Reaffirming Seattle as a welcoming city and expressing solidarity with the city's South Asian community regardless of religion and caste, the resolution "resolves that the Seattle City Council opposes the National Register of Citizens and the Citizenship Amendment Act in India, and finds these policies to be discriminatory to Muslims, oppressed castes, women, indigenous, and LGBT people".
Introduced by Indian American City Council member Kshama Sawant, the resolution urges the Parliament of India to uphold the Indian Constitution by repealing the CAA, and to stop the National Register of Citizens, and take steps towards helping refugees by ratifying various UN treaties on refugees.
“Seattle City’s decision to condemn CAA should be a message to all who wish to undermine pluralism and religious freedom. They cannot peddle in hate and bigotry, and expect to have international acceptability at the same time,” said Ahsan Khan, president of Indian American Muslim Council.

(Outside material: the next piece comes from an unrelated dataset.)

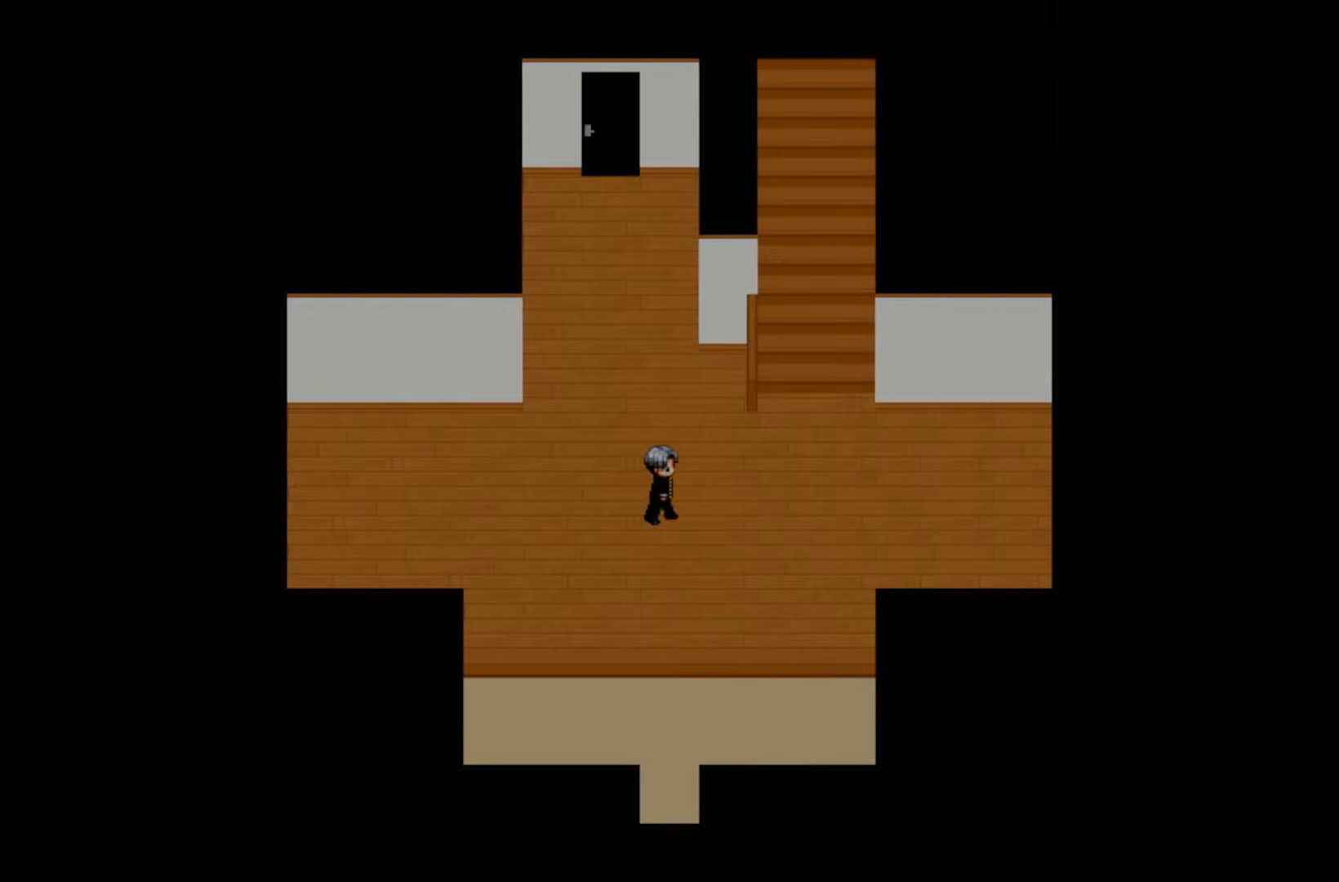
{"keys": [], "events": []}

Thenmozhi Soundararajan of Equality Labs, which organised the community in support of resolution, welcomed its passage.
“We are proud of the Seattle City Council for standing on the right side of history today. Seattle is leading the moral consensus in the global outcry against the CAA,” she said.
Soundararajan said that thousands of organisers across the country have called, e-mailed, and visited Seattle City Council members to amplify this resolution, and it sets an example to cities across the United States.
"At a time when members of the Indian ruling party sided Trump, the Muslim ban, and his war on immigrants as justification for targeting hundreds of millions of Indian minorities, Americans have a unique responsibility to stand up and speak about this human rights crisis. We are glad that Seattle is leading the way on this," she said.